___ Records for this task

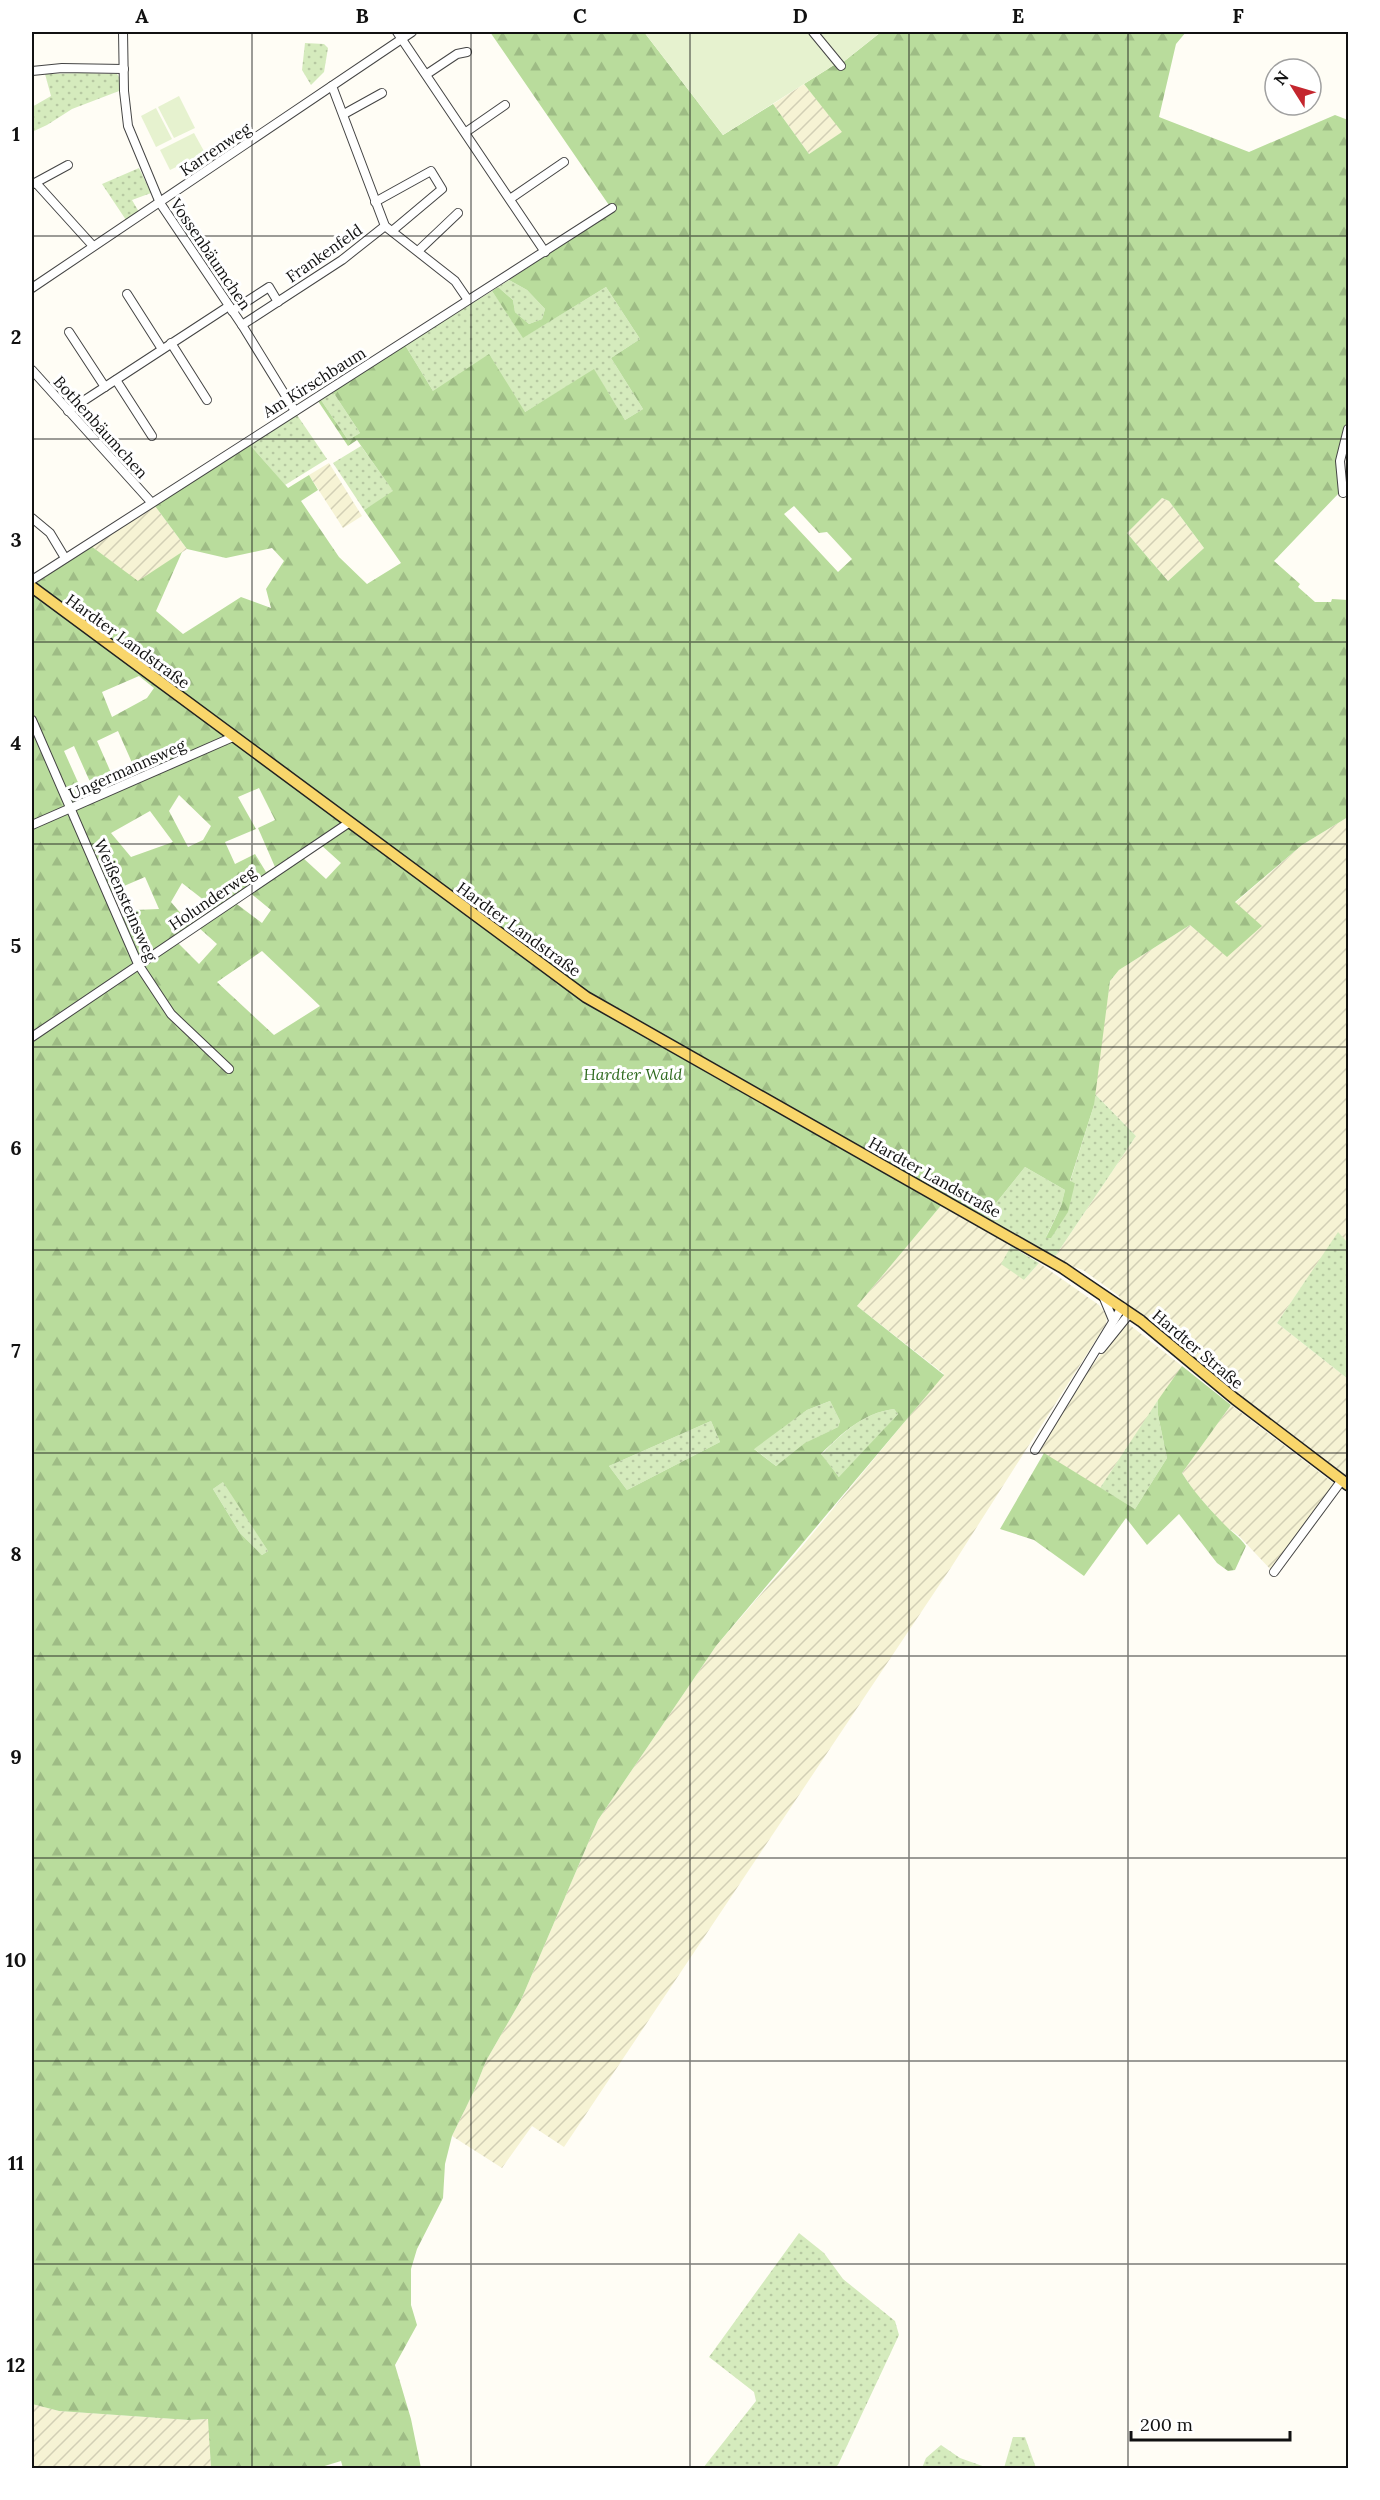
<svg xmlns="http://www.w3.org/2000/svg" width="1380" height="2500" viewBox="0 0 1380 2500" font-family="Lora,serif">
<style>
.farmland{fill:url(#farmland-furrows)}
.green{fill:url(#green-dots)}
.forest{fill:url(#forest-firs);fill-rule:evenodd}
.pitch{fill:#e6f2cf}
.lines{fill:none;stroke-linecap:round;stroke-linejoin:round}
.minor-casing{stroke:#444;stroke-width:10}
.major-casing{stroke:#222;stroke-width:13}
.minor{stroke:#fff;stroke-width:8}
.major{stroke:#f9d66b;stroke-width:10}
.grid{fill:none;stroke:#111;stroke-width:1.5;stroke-opacity:0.55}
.labels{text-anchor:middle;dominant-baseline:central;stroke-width:6;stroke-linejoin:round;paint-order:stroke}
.street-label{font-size:16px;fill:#111;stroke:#fff}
.park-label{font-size:16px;font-style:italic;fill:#2f6b1f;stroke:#fff}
.neatline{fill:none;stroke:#111;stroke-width:2}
.grid-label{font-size:20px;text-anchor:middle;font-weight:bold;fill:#111}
</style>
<defs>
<pattern id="farmland-furrows" width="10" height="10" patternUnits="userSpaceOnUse" patternTransform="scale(1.5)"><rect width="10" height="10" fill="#f6f3d4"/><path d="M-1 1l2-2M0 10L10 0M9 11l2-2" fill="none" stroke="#d2cfb5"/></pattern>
<pattern id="green-dots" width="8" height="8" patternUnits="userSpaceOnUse" patternTransform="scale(1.5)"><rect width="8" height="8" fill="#d5ebbd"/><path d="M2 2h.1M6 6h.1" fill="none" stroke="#b6c8a1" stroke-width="1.8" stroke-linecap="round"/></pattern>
<pattern id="forest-firs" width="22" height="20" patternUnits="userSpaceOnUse" patternTransform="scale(1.5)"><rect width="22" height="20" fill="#b9dc9c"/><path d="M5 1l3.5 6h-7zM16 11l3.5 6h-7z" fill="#9ebc85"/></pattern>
</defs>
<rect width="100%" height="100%" fill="#fffdf5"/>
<g class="farmland">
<polygon points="804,84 843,132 809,154 773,104"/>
<polygon points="329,463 362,516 343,528 309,475"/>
<polygon points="1162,498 1169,501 1204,548 1168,581 1127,533"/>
<polygon points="155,506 187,549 138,582 91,546"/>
<polygon points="1348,817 1348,1243 1338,1233 1277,1323 1348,1379 1348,1485 1121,1301 1119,1296 1083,1270 1064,1264 1054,1258 1136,1136 1094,1093 1110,981 1119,970 1190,925 1227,956 1235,903 1302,845"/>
<polygon points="949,1196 1017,1237 1011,1246 1024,1280 1039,1263 1099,1305 1107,1316 1106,1324 952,1566 564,2147 532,2126 502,2168 452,2136 474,2091 486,2061 521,2000 598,1820 716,1646 795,1555 944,1374 857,1306"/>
<polygon points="1126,1322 1182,1366 1100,1488 1038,1450 1087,1372"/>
<polygon points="1231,1405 1336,1485 1272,1571 1239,1536 1224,1525 1194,1491 1182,1473"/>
<polygon points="32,2404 59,2411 189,2420 209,2419 211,2468 32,2468"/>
</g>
<g class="green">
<polygon points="305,43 324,44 328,48 324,72 311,85 302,70"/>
<polygon points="84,73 117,74 119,77 119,91 72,109 47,125 32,132 32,107 51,96 45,74"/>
<polygon points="139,168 151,193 132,200 139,212 126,220 102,184"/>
<polygon points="509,280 527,290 545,309 542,319 529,324 515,312 513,300 498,287"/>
<polygon points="606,287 640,339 611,358 643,409 625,420 594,370 525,412 433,391 405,345 492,291 524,337"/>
<polygon points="333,392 360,433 348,440 321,400"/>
<polygon points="297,415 327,459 285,485 250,445"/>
<polygon points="361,446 394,492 364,510 333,463"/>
<polygon points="1094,1093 1136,1136 1054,1258 984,1218 1025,1167 1065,1190 1061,1206 1046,1237 1075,1183 1070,1182 1094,1105"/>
<polygon points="1338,1232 1348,1243 1348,1379 1277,1323"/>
<polygon points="1011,1246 1039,1263 1024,1280 1001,1264"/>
<polygon points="1158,1400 1158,1415 1167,1458 1135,1509 1100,1488"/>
<polygon points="830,1401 840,1421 838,1427 816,1438 776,1466 753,1448 807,1410"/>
<path d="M894 1409 898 1414 840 1478 821 1455C842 1433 863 1413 894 1409Z"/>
<polygon points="711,1421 720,1442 627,1490 609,1466"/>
<polygon points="224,1481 268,1551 262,1555 240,1533 213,1489"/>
<polygon points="799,2233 824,2253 843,2279 895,2321 899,2335 838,2465 834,2468 703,2468 756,2401 754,2392 709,2357"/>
<polygon points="1013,2437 1025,2437 1036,2468 1004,2468"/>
<polygon points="941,2445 960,2458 988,2468 922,2468 926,2458"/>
</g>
<g class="forest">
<path d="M490 32H644L723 135 773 104 809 154 842 132 804 84 834 65 842 63 881 32H1186L1176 44 1159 117 1249 152 1335 115 1348 120V422L1340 458 1342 493H1339L1274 561 1300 584 1298 587 1315 602H1331L1332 599 1348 600V817L1302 845 1235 902 1262 926 1227 957 1190 925 1119 970 1110 981 1094 1105 1070 1181 1075 1183 1068 1212 1051 1238H1046L1061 1206 1065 1190 1025 1167 984 1218 949 1196 857 1306 944 1375 716 1646 598 1820 521 2000 486 2061 474 2091 452 2136 445 2164 443 2198 417 2249 411 2269V2305L417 2325 395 2365 411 2419 421 2468H343L341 2461 318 2468H211L208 2419 189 2420 59 2411 32 2404V586L91 546 138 581 182 552 156 611 183 634 241 597 271 608 266 589 284 561 272 548 226 558 187 549 155 506 250 445 288 488 309 475 318 490 301 501 339 557 367 584 401 563 364 510 393 491 357 440 348 446 318 401 321 400 348 440 360 433 333 392 405 345 433 391 489 354 525 412 594 369 625 420 643 409 611 358 640 339 606 287 523 338 492 291 498 287 513 300 515 312 529 324 542 319 545 309 527 290 509 280 613 211ZM1162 498 1169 501 1204 548 1168 581 1127 533ZM794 506 819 533 827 532 852 559 838 572 784 514ZM139 676 154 688 147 698 112 717 102 692ZM118 731 137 774 116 784 97 741ZM74 746 95 793 85 798 64 751ZM259 788 275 820 258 828 275 867 266 872 255 854 235 864 225 842 256 829 238 797ZM179 795 211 826 203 840 188 847 169 811ZM150 811 173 842 131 857 111 833ZM320 844 341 863 326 879 302 857ZM145 877 159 909 135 910 122 918 110 892ZM182 883 214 908 190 924 171 902ZM249 892 271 910 262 923 234 902ZM198 927 217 944 199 964 177 942ZM262 951 320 1006 274 1035 217 982ZM830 1401 840 1421 838 1427 805 1443 776 1466 754 1449 807 1410ZM894 1409 898 1414 839 1477 821 1454C842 1433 863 1413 894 1409ZM711 1421 720 1442 627 1490 609 1466ZM223 1482 268 1551 262 1555 240 1533 213 1489Z"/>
<path d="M1182 1366 1231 1405 1182 1473C1193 1491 1207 1506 1222 1522 1230 1531 1239 1536 1246 1546L1235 1570 1228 1571 1217 1563 1179 1514 1147 1545 1126 1518 1084 1576 1034 1540 1000 1529 1044 1453 1135 1509 1167 1458 1158 1415V1400Z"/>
</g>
<g class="pitch">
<polygon points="644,32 881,32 842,63 834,65 723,135"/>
<polygon points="179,96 195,128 174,138 158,107"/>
<polygon points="156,108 172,139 156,147 141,116"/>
<polygon points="194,133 205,153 170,170 160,150"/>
</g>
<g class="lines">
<defs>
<g id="minor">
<polyline points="123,32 124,91 128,126 160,203 242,325 295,411"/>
<polyline points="397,32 545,252"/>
<polyline points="813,32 841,66"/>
<polyline points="32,71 62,68 124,69"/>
<polyline points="427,74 457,54 467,52"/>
<polyline points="332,86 385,226 455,281 468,300"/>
<polyline points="344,114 382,93"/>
<polyline points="466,132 505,105"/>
<polyline points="36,183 93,246"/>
<polyline points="33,184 68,165"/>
<polyline points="510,199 564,162"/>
<polyline points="375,202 431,171 442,189 392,231"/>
<polyline points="418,251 458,213"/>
<polyline points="32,288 412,32"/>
<polyline points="127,294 162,349"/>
<polyline points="232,311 269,287 278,302"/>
<polyline points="242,325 342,260 385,226"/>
<polyline points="69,332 105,387"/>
<polyline points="171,343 207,400"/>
<polyline points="32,370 151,502"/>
<polyline points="116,380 152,436"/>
<polyline points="68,411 229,306"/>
<polyline points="1343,493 1340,461 1348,429"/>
<polyline points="32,518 50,533 65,558"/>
<polyline points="32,580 612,208"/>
<polyline points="32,720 138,964 171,1014 229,1069"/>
<polyline points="32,825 233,737"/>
<polyline points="32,1037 350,822"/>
<polyline points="1103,1296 1113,1320"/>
<polyline points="1101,1349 1130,1313"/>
<polyline points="1035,1450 1122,1307"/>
<polyline points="1274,1572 1342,1480"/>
</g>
<polyline id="major" points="32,587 586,997 1063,1268 1141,1321 1235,1399 1348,1485"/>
</defs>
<use href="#minor" class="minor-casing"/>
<use href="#major" class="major-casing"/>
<use href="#minor" class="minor"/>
<use href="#major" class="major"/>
</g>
<path class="grid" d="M252 32V2468M471 32V2468M690 32V2468M909 32V2468M1128 32V2468M32 236H1348M32 439H1348M32 642H1348M32 844H1348M32 1047H1348M32 1250H1348M32 1453H1348M32 1656H1348M32 1858H1348M32 2061H1348M32 2264H1348"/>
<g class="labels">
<g class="street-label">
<text transform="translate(215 149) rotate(-34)">Karrenweg</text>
<text transform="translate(324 253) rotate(-35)">Frankenfeld</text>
<text transform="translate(211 254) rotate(56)">Vossenbäumchen</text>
<text transform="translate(314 382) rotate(-32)">Am Kirschbaum</text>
<text transform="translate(101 427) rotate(48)">Bothenbäumchen</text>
<text transform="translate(128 641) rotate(36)">Hardter Landstraße</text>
<text transform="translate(127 769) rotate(-24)">Ungermannsweg</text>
<text transform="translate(212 898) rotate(-34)">Holunderweg</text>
<text transform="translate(126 900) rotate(66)">Weißensteinsweg</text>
<text transform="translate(519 929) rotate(36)">Hardter Landstraße</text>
<text transform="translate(935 1177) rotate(29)">Hardter Landstraße</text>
<text transform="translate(1198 1349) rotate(40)">Hardter Straße</text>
</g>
<g class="park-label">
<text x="633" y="1074">Hardter Wald</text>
</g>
</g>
<rect width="1380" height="2500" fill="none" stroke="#ffffff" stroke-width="66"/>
<g transform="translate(1293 87) rotate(307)"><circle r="28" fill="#ffffff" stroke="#a0a0a0" stroke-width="1.5"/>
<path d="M0-4.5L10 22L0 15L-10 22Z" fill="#c4262e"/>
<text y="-9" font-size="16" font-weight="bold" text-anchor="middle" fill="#111111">N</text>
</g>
<path d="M1131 2431v9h159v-9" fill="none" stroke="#111111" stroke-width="3"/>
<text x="1140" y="2431" font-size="18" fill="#111111" stroke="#ffffff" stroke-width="4.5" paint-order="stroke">200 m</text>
<rect x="33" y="33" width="1314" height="2434" class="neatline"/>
<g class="grid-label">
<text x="142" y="23">A</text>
<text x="362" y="23">B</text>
<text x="580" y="23">C</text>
<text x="800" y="23">D</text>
<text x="1018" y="23">E</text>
<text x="1238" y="23">F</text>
<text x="16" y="141">1</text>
<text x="16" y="344">2</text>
<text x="16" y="547">3</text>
<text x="16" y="750">4</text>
<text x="16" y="953">5</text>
<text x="16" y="1155">6</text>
<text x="16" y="1358">7</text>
<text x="16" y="1561">8</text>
<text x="16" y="1764">9</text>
<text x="16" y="1967">10</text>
<text x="16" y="2170">11</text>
<text x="16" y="2372">12</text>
</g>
</svg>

______

* _About this task_: Wherever a line in the entries above holds "labels", copy that line.

* _Solution for this problem_:
.labels{text-anchor:middle;dominant-baseline:central;stroke-width:6;stroke-linejoin:round;paint-order:stroke}
<g class="labels">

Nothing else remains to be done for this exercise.